Today I watched the entire first season of Scandal - yes all in one sitting - and it was fabulous! It felt like one long movie which helped keep up the energy. While this was great, it has me a tiny bit worried for season 2 when the plot will be stretched out over a full order of episodes. But the writers know what they’re doing, I’m sure.
When the pilot started I was a bit worried about the firecracker wordy dialog but as we dived deeper into the emotional needs of the characters, that quickly subsided into something smart and concise. Kerry Washington’s Olivia Pope owns the show with her steely control. Kerry has this amazing ability to just push everything Olivia is feeling through her eyes.

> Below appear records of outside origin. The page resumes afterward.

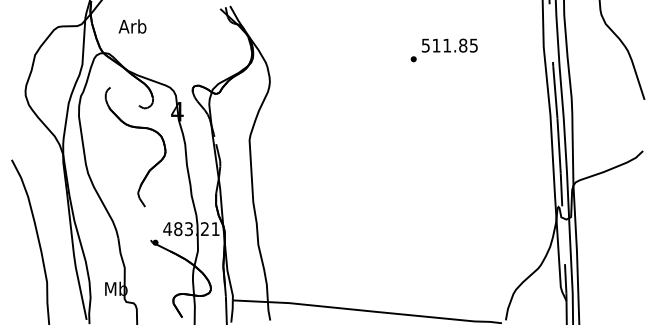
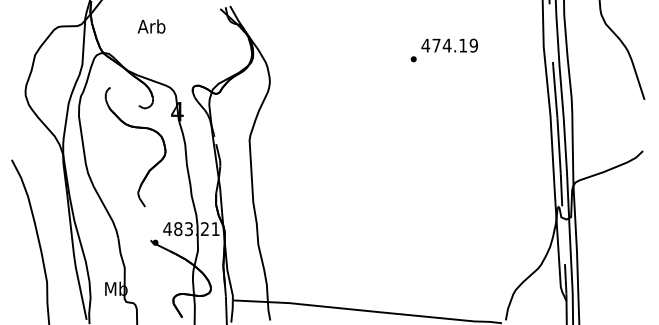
text at (132, 26) position: (132, 26) -> (151, 26)
text at (449, 45): 511.85 -> 474.19
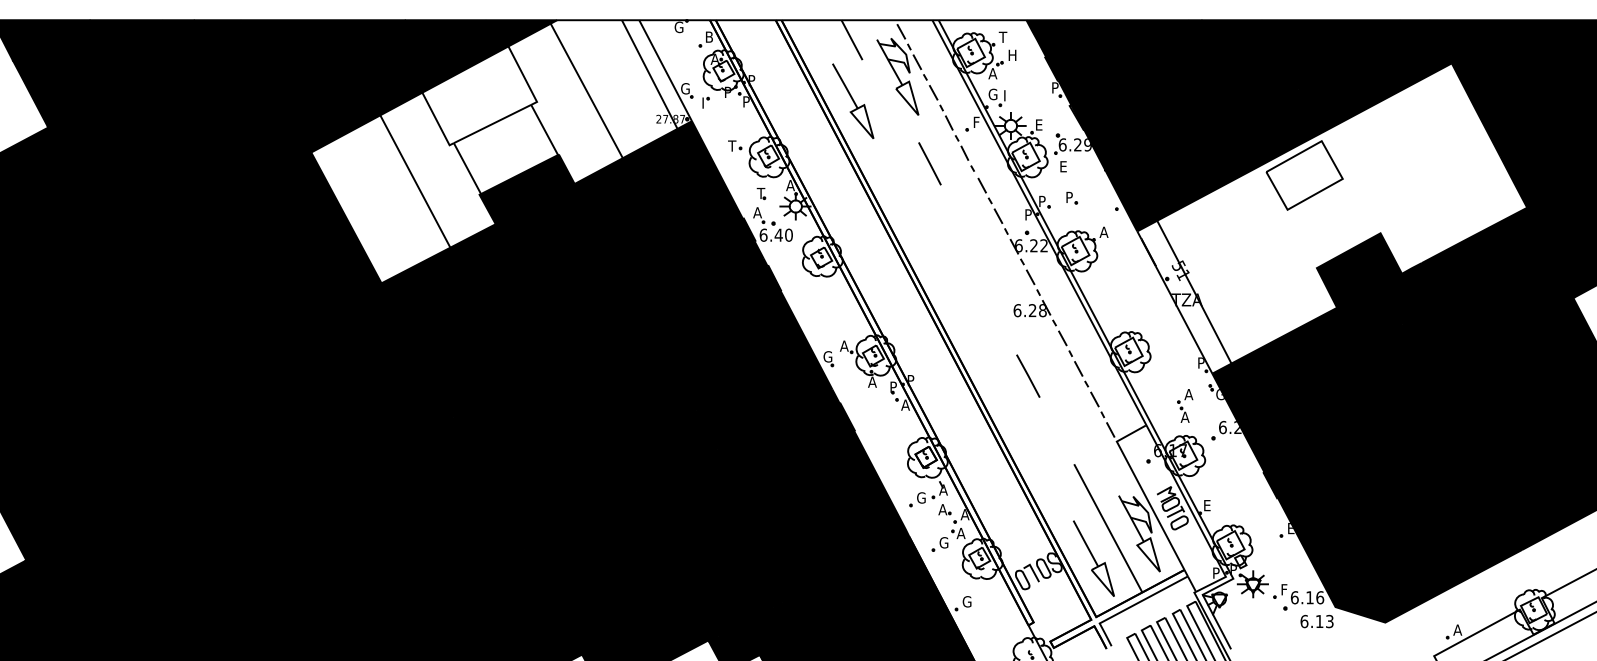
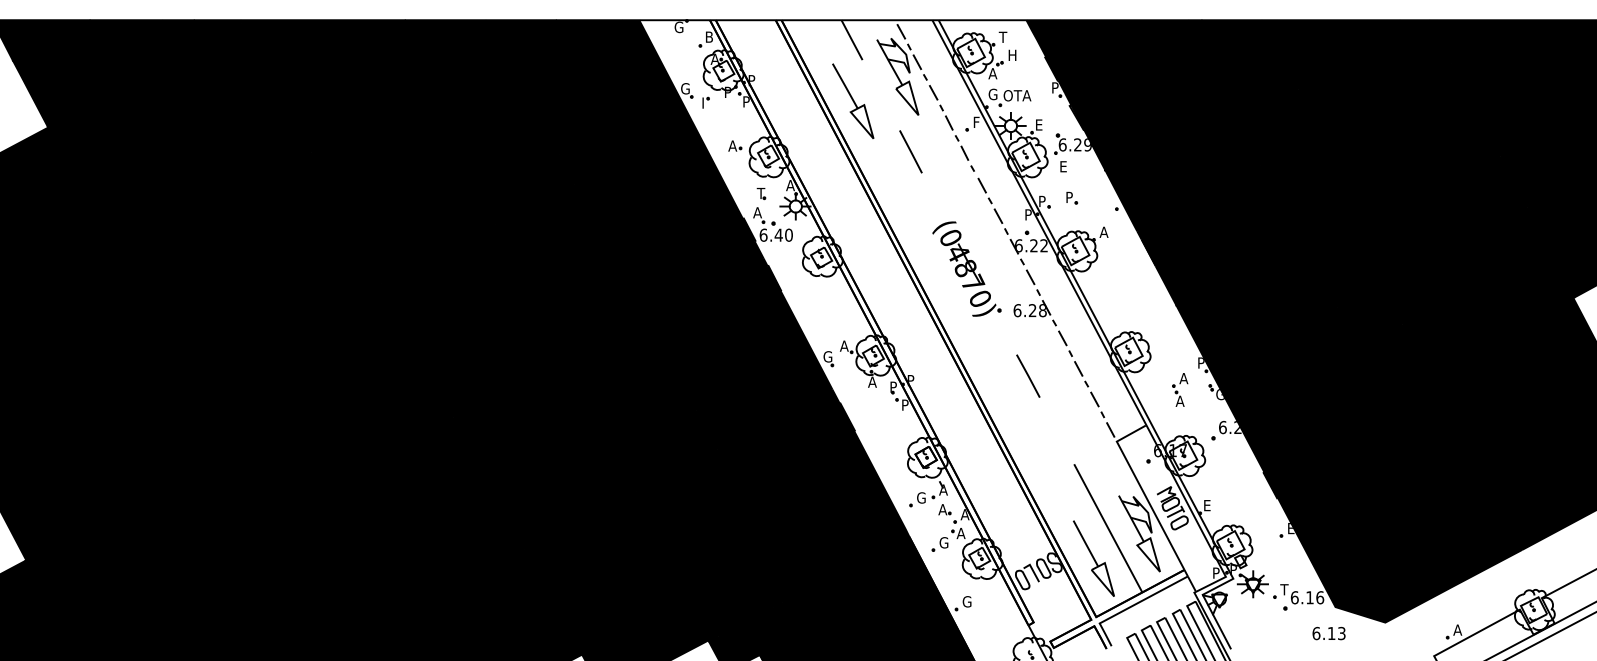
text at (1017, 95): I -> OTA
text at (732, 145): T -> A
fill at (501, 151): none -> present
line at (929, 163) position: (929, 163) -> (910, 151)
fill at (1332, 218): none -> present
part at (966, 268): none -> present
text at (905, 404): A -> P
part at (1185, 405) position: (1185, 405) -> (1180, 389)
text at (1284, 589): F -> T
text at (1316, 621) position: (1316, 621) -> (1328, 633)
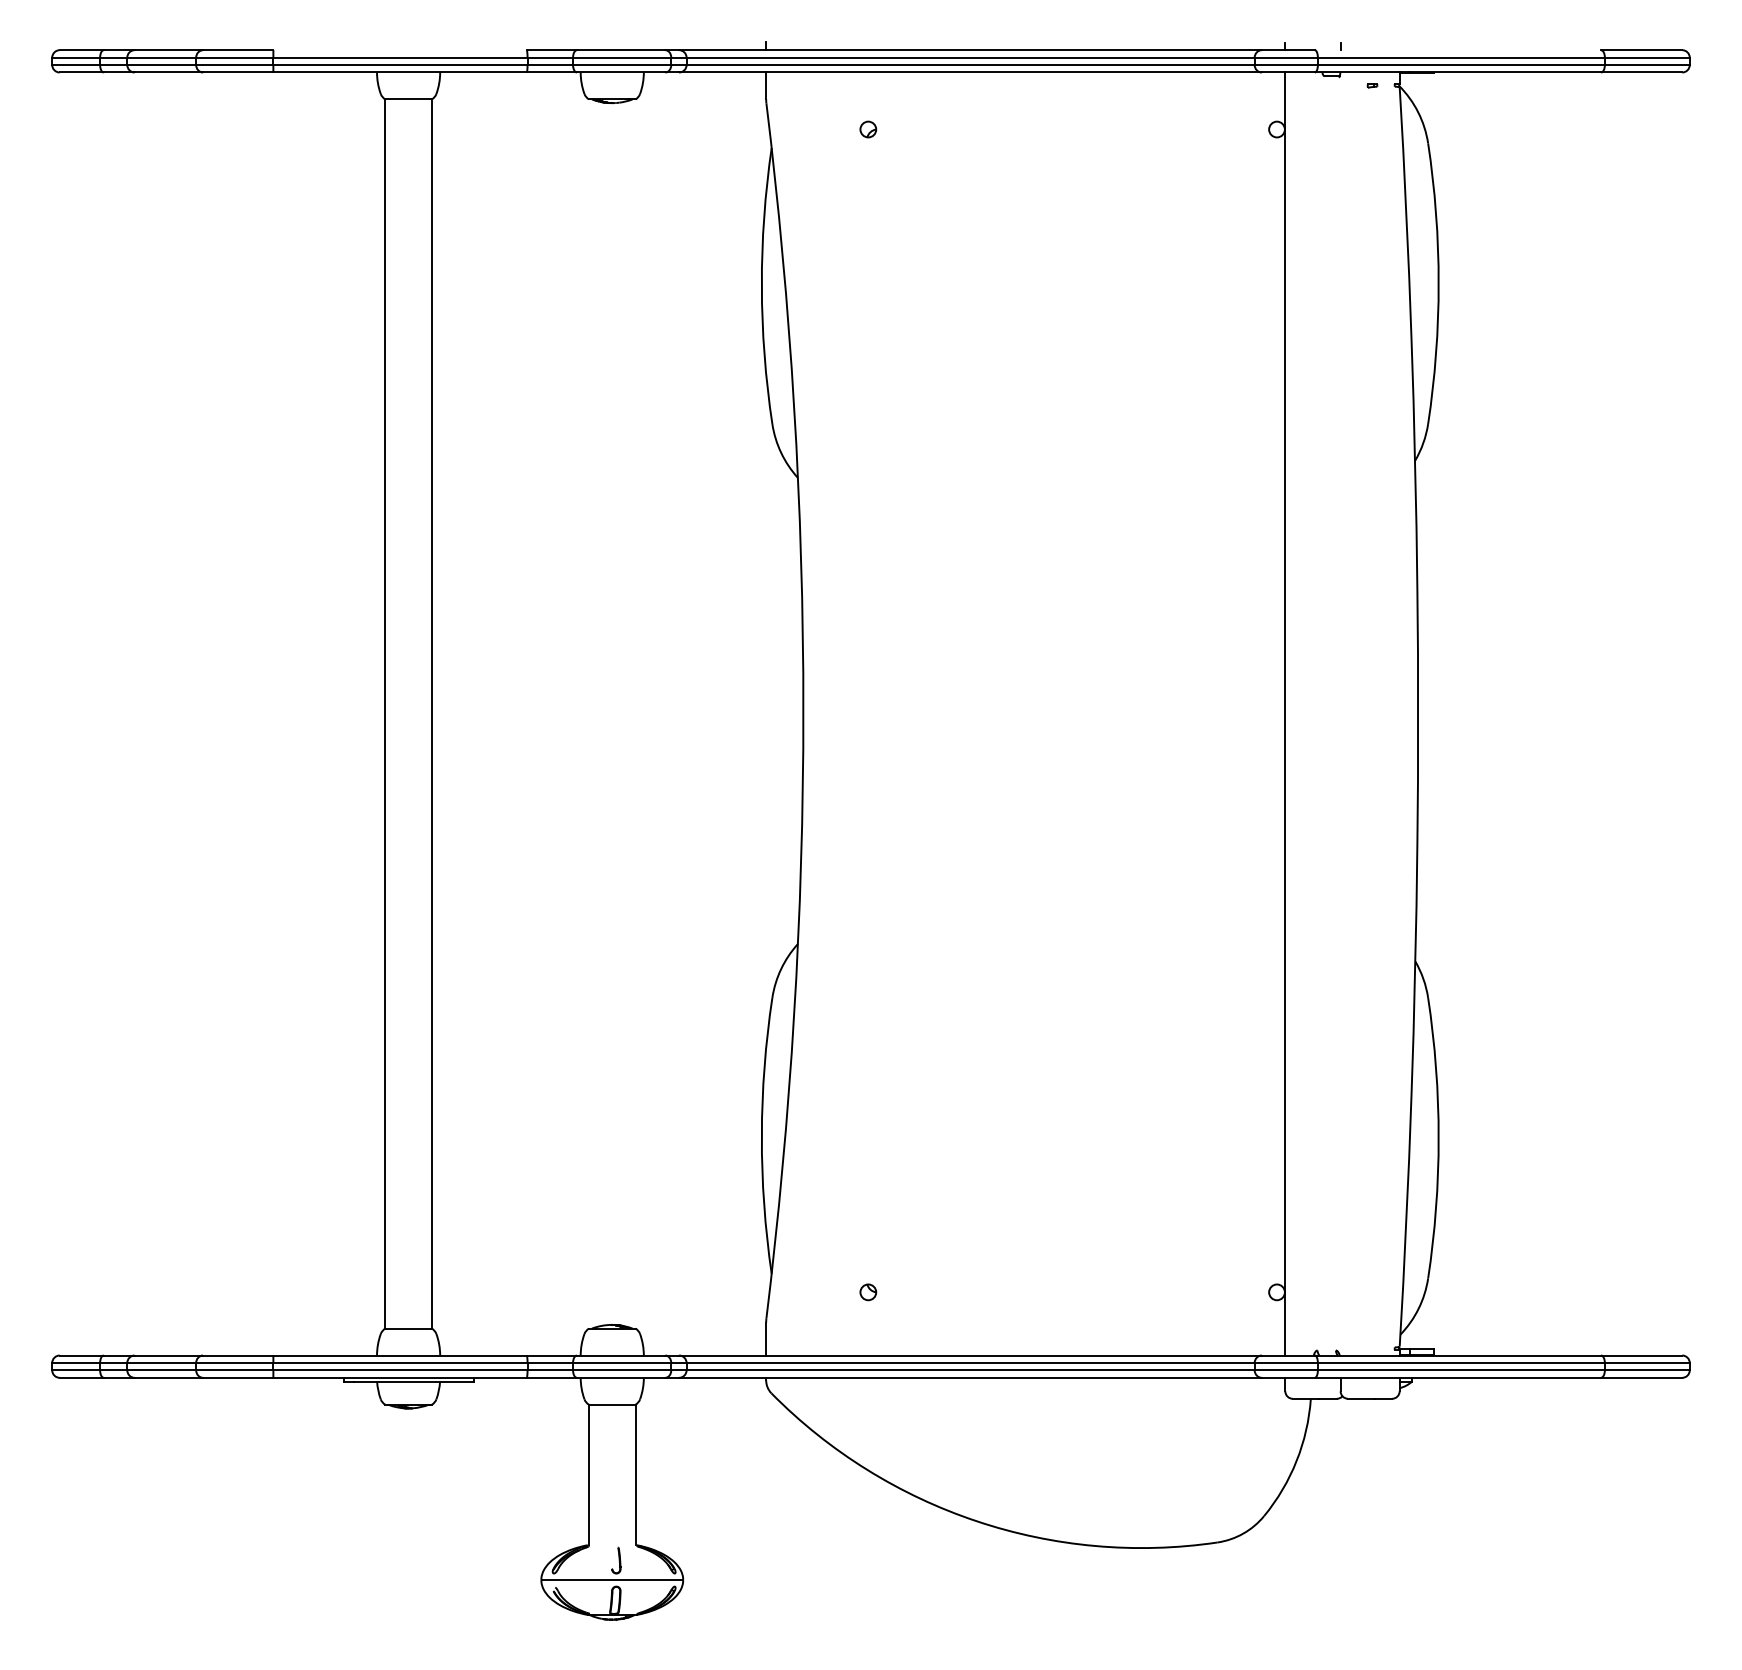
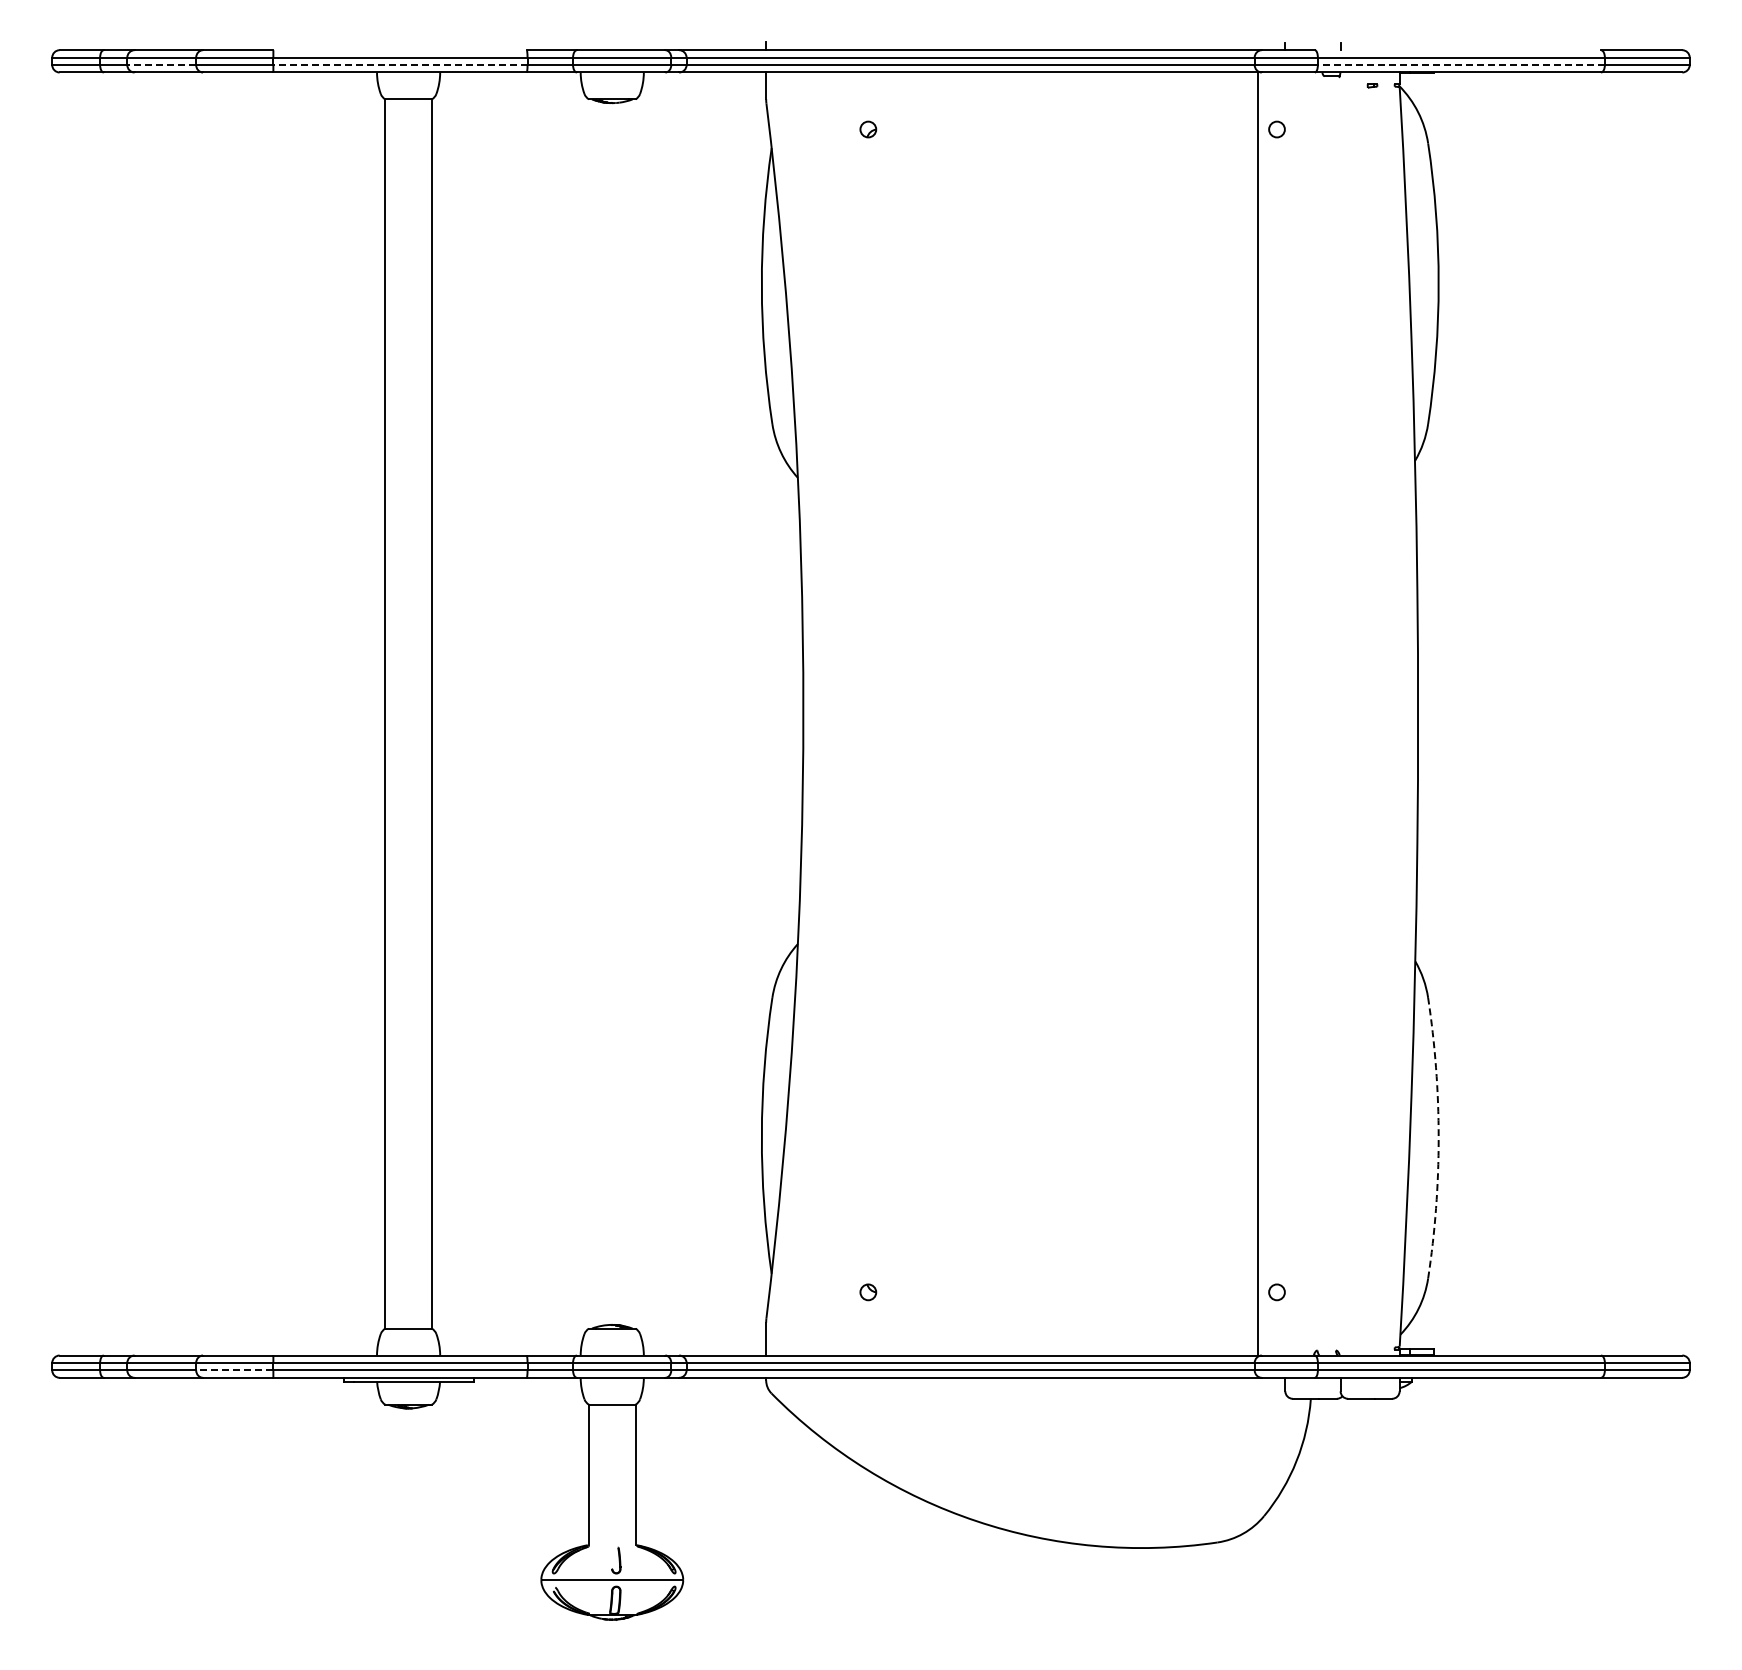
line at (161, 65): solid -> dashed
line at (399, 65): solid -> dashed
line at (1460, 65): solid -> dashed
line at (1285, 713) position: (1285, 713) -> (1258, 713)
arc at (1438, 1138): solid -> dashed
line at (234, 1370): solid -> dashed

It’s easy to believe why she’s such a political force. Not to the say the supporting characters are just idle ducks! That’s hardly the case. Olivia’s team has a necessary balance to it. Huck’s dramatic violence is a perfect counterpoint to Abby’s knowing smiles and bubbly enthusiasm. And Harrison’s confident professionalism really highlight’s Quinn’s uncertainty and inexperience. As for Finch, he easily matches Olivia’s step although he’s smart enough to know not to take the lead. Sure the political drama is great and the first season’s running arc had me weeping but I think it’s this core team that drives the episodes. It’s easy to see how Scandal will be able to go on season after season.
I have to admit it also had it’s shock moments. The key event involving Gideon? I jumped. I mean I actually jumped. My behind lifted from the sofa! I don’t want to spoil anyone who might pick this one up because it really is a wow moment. The show also left an emotional impact on me. Both Darby Stanchfield as Abby and Liza Weil as the doomed Amanda Tanner deliver heart wrenching dialogs.
Which would not have been possible on just any program. No, Scandal is more than just a political drama. In fact it’s probably got some of the most complex female characters on Network TV right now. These woman have real motivations, real ambitions, and while the course of their lives are deeply determined by men, the writers have handled it in such a knowing way that I almost want to cheer. At one point Olivia talks a dictator into rethinking a decision by explaining how betrayed women can become heroes. What she might not realize is that she’s also talking about herself. About all of the women on the show. They’re more than just smart ladies- the represent the real female power players of the moment. Women who allow men to think the world belongs to them while carefully proving that’s not the case.
This extends beyond our heroes as well. Scene stealer Bellamy Young seems to be becoming something of an antagonist in her role as the opportunistic First Lady. She might just understand how to play the politics game better than anyone. And in season two she might have some company with Kate Burton’s vice president Sally Langston looking to stir up trouble.
Sure there are parts of Scandal that come directly from the political drama play book. But Shonda Rhimes has managed to also cultivate a very unique voice in the genre. She’s looked beyond the archetypes and developed a group of characters it’s okay to care about. She’s also manage to develop some fine roles for working actresses. Ten years ago the idea of such a complex female lead in a political drama like this would have been unheard of. Certainly you could not sell a show simply on that! Whatever would we be thinking?! But having such a short first season has allowed us to explore Olivia Pope in just that way. On the one hand I want to shake my head after all it’s about time, right?! But on the other hand Kerry Washington and Olivia Pope were worth the wait.